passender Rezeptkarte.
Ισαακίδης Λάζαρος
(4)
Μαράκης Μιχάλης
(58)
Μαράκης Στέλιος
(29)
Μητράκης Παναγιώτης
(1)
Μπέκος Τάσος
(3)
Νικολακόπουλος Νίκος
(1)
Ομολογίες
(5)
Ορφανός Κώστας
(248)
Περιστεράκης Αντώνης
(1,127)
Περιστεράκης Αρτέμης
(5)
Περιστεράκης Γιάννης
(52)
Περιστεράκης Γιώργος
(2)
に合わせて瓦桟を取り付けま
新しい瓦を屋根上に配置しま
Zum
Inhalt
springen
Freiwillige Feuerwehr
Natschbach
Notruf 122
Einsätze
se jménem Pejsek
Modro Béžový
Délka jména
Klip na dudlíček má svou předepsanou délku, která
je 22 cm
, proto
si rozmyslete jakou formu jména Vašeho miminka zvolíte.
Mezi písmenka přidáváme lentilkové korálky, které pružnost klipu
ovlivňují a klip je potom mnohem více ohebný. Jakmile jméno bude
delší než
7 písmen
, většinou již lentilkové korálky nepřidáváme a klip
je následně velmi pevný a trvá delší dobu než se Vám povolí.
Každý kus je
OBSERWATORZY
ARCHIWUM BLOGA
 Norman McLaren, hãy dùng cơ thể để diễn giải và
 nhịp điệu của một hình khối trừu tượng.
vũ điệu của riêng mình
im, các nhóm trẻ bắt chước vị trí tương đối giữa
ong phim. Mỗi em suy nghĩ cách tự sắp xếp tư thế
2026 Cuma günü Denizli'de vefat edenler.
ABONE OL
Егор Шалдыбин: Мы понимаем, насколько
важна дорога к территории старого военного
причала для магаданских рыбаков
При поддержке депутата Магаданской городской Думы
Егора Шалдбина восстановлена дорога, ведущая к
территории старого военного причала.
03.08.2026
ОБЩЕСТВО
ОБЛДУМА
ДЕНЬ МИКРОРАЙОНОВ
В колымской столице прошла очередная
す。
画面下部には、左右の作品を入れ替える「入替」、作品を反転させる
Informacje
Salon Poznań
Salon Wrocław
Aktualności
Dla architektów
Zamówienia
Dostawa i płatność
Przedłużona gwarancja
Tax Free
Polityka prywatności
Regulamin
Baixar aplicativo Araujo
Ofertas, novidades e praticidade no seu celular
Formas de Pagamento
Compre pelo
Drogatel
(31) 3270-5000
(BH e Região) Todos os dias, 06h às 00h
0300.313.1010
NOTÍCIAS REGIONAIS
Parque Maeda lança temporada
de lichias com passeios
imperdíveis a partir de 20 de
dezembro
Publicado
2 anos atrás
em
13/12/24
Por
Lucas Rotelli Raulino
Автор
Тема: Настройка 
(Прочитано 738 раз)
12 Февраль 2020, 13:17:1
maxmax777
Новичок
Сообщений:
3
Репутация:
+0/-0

++++++++

**TO DO**
If a line in the records above contains "причала", copy that line.

**TASK SOLUTION**
причала для магаданских рыбаков
территории старого военного причала.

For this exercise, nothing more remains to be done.